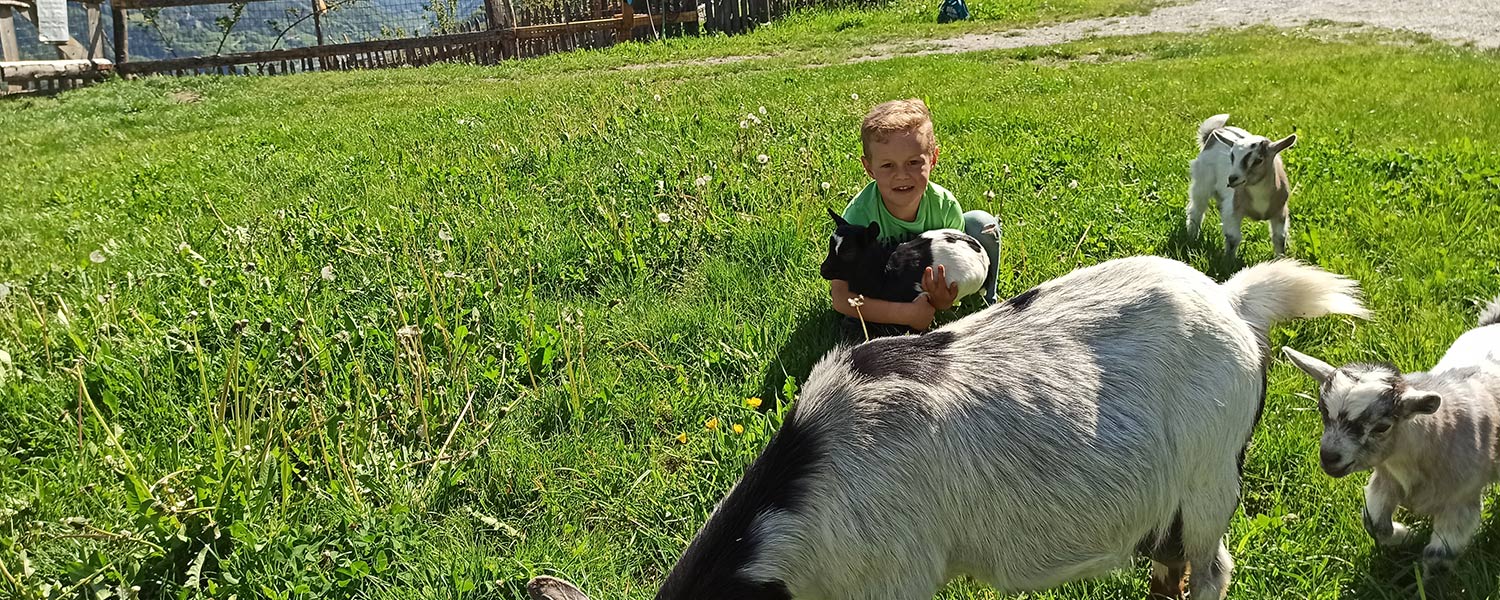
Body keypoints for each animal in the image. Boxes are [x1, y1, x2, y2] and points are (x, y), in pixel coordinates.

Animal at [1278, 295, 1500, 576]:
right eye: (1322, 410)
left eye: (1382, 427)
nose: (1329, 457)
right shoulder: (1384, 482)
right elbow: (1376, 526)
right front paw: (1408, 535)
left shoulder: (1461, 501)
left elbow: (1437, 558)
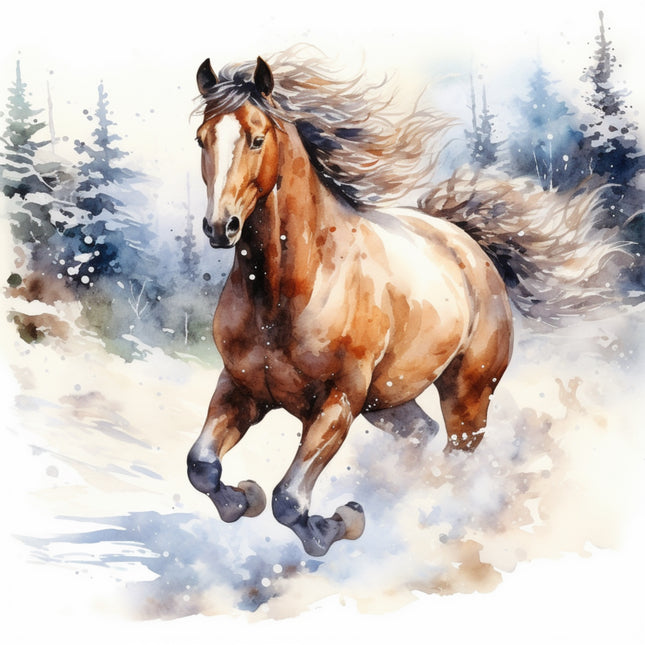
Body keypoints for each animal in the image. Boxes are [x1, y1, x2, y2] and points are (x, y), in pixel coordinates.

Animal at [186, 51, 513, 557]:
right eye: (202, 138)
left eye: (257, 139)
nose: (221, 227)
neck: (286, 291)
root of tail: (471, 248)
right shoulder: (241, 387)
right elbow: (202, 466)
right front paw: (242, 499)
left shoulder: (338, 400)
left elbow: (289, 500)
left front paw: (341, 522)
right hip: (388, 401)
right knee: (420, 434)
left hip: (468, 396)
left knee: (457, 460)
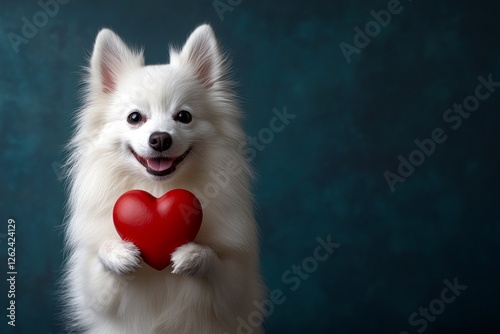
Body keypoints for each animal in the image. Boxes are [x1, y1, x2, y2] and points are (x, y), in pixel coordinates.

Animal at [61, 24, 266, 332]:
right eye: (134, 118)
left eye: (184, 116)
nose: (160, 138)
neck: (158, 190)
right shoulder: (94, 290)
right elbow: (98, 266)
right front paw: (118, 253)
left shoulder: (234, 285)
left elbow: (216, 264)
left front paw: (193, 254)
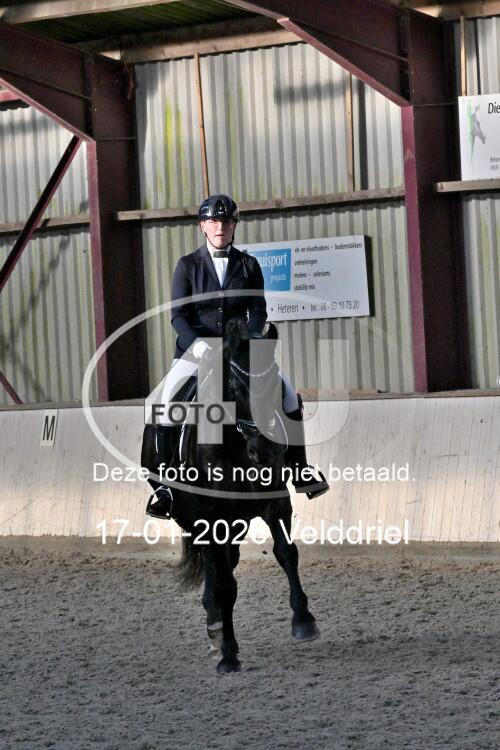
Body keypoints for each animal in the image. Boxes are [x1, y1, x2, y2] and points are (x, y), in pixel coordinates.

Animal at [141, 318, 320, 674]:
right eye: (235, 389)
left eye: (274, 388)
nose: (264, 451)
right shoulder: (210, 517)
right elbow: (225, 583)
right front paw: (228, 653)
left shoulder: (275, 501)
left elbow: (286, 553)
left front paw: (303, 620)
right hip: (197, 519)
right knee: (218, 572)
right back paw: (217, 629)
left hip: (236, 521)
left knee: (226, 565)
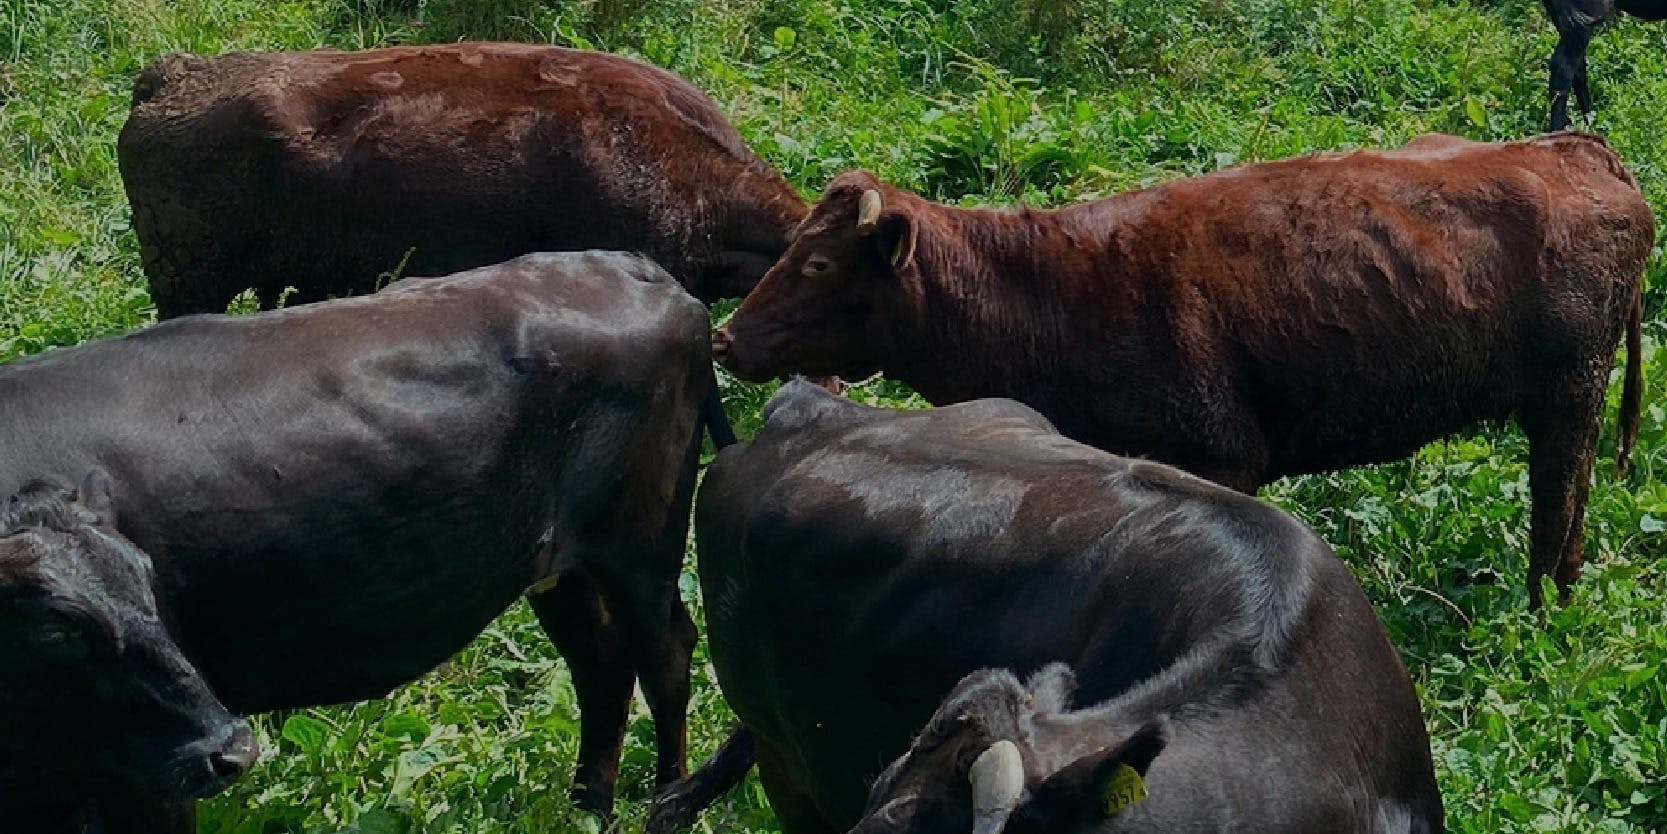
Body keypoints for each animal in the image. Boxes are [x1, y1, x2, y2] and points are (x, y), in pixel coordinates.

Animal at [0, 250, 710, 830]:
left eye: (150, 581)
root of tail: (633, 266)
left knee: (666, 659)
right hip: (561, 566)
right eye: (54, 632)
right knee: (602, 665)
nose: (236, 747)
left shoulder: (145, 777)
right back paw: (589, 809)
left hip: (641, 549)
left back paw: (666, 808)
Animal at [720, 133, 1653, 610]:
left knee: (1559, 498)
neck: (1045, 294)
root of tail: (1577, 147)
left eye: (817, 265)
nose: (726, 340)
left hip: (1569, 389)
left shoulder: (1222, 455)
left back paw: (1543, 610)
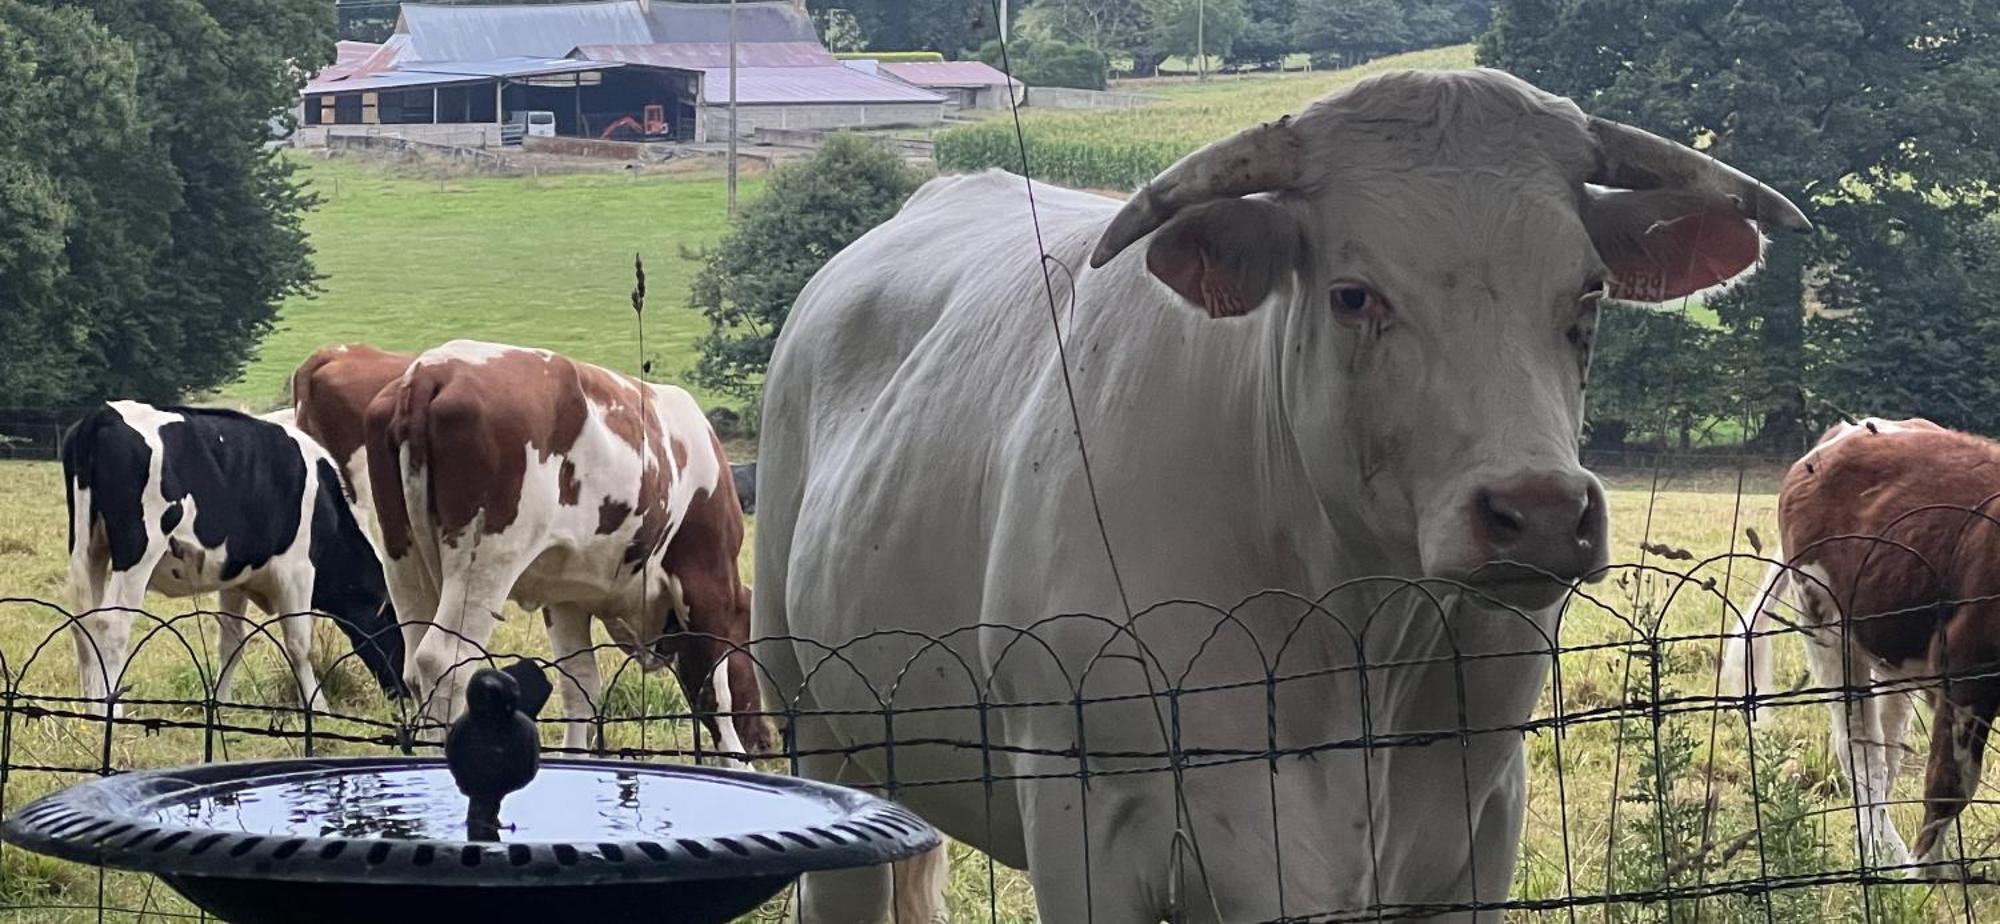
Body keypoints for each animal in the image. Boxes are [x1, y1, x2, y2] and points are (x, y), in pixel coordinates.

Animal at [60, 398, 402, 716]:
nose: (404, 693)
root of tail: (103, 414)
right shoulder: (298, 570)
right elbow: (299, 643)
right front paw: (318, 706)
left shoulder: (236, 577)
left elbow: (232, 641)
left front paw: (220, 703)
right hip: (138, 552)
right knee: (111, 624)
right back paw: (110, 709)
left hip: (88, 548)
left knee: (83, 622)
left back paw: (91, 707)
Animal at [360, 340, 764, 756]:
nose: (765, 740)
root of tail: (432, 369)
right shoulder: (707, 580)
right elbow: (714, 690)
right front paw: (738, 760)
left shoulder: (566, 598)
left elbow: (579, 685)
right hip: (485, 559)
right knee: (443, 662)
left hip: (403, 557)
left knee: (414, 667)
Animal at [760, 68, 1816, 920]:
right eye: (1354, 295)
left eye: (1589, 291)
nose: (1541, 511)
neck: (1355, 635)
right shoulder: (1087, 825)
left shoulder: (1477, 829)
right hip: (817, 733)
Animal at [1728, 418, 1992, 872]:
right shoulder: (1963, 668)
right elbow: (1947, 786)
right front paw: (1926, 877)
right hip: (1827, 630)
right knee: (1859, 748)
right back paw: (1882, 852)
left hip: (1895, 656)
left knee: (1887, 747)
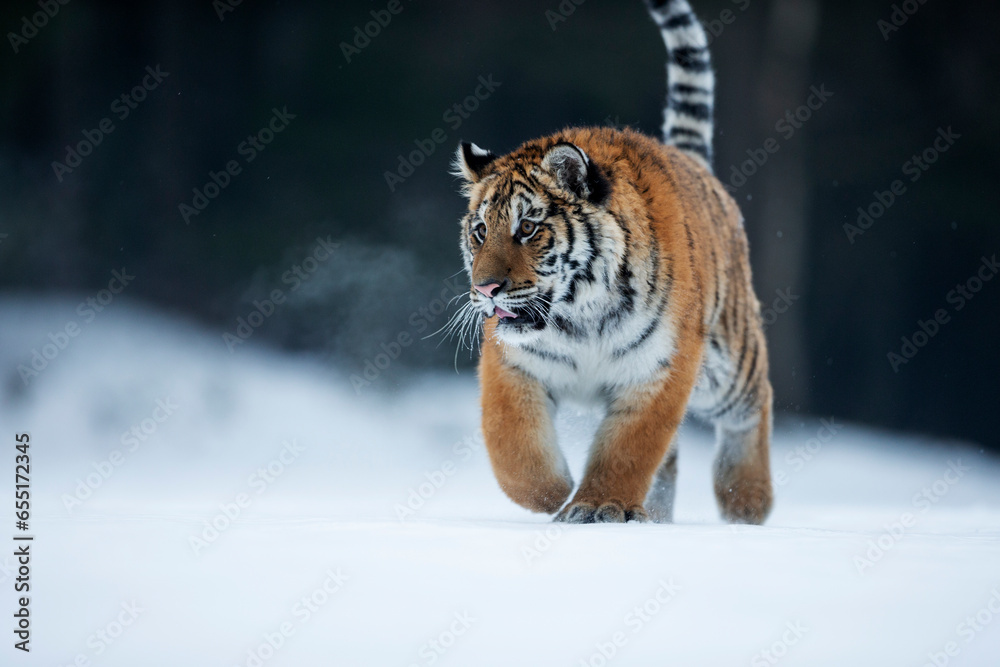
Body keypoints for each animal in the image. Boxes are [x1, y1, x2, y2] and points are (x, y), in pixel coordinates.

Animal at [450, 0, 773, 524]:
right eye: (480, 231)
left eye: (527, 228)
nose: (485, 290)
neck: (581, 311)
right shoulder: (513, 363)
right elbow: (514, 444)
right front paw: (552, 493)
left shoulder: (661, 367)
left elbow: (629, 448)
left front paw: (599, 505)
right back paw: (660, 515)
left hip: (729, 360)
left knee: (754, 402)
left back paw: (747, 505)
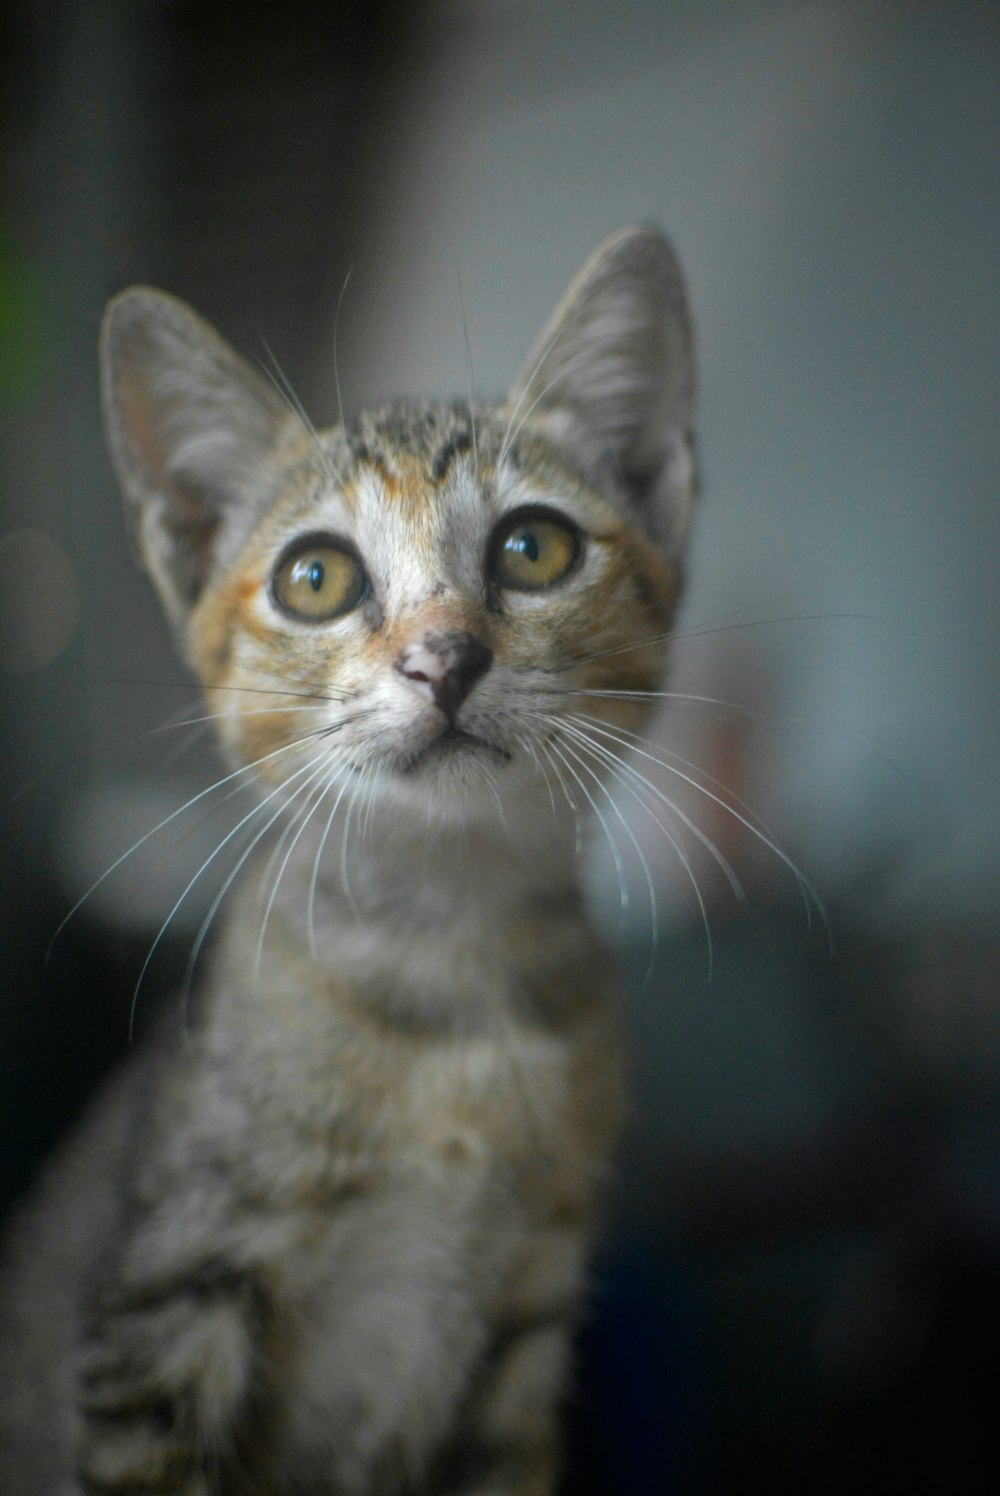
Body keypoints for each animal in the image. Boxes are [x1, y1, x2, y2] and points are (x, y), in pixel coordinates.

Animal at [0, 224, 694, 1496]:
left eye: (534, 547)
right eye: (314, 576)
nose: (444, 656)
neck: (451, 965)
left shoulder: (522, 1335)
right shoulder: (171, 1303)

--- WORK REQUIRED ---
Copy exactly, and copy nothing else: the lines from the start of the data above through the line that holds "left front paw: (303, 620)". The pictures stay out.

--- RESPONSE BOX ---
Body keypoints for each animal in the image. Boxes are [x1, y1, x2, y2] and points are (x, y), in pixel coordinates.

Animal at [1278, 295, 1500, 576]:
right eye: (1322, 410)
left eye: (1382, 427)
nose: (1329, 457)
right shoulder: (1384, 482)
right elbow: (1376, 526)
right front paw: (1408, 535)
left shoulder: (1461, 501)
left elbow: (1437, 558)
Body keypoints for each animal in the image. Boxes are [x1, y1, x2, y2] and points are (x, y), in pixel coordinates.

Animal at [186, 51, 513, 557]:
right eye: (202, 138)
left eye: (257, 139)
nose: (221, 227)
neck: (286, 291)
root of tail: (471, 248)
right shoulder: (241, 387)
right elbow: (202, 466)
right front paw: (242, 499)
left shoulder: (338, 400)
left elbow: (289, 500)
left front paw: (341, 522)
right hip: (388, 401)
right knee: (420, 434)
left hip: (468, 396)
left knee: (457, 460)
Body keypoints for each animal in the image. Boxes are [x1, y1, x2, y2] and points are (x, y), in pixel coordinates.

Animal at [61, 24, 266, 332]:
right eye: (134, 118)
left eye: (184, 116)
nose: (160, 138)
neck: (158, 190)
right shoulder: (94, 290)
right elbow: (98, 266)
right front paw: (118, 253)
left shoulder: (234, 285)
left elbow: (216, 264)
left front paw: (193, 254)
Body keypoints for each animal in the image. Boxes are [x1, y1, x2, y2] and points are (x, y), in pixel coordinates.

Animal at [141, 318, 320, 674]:
right eye: (235, 389)
left eye: (274, 388)
nose: (264, 451)
right shoulder: (210, 517)
right elbow: (225, 583)
right front paw: (228, 653)
left shoulder: (275, 501)
left elbow: (286, 553)
left front paw: (303, 620)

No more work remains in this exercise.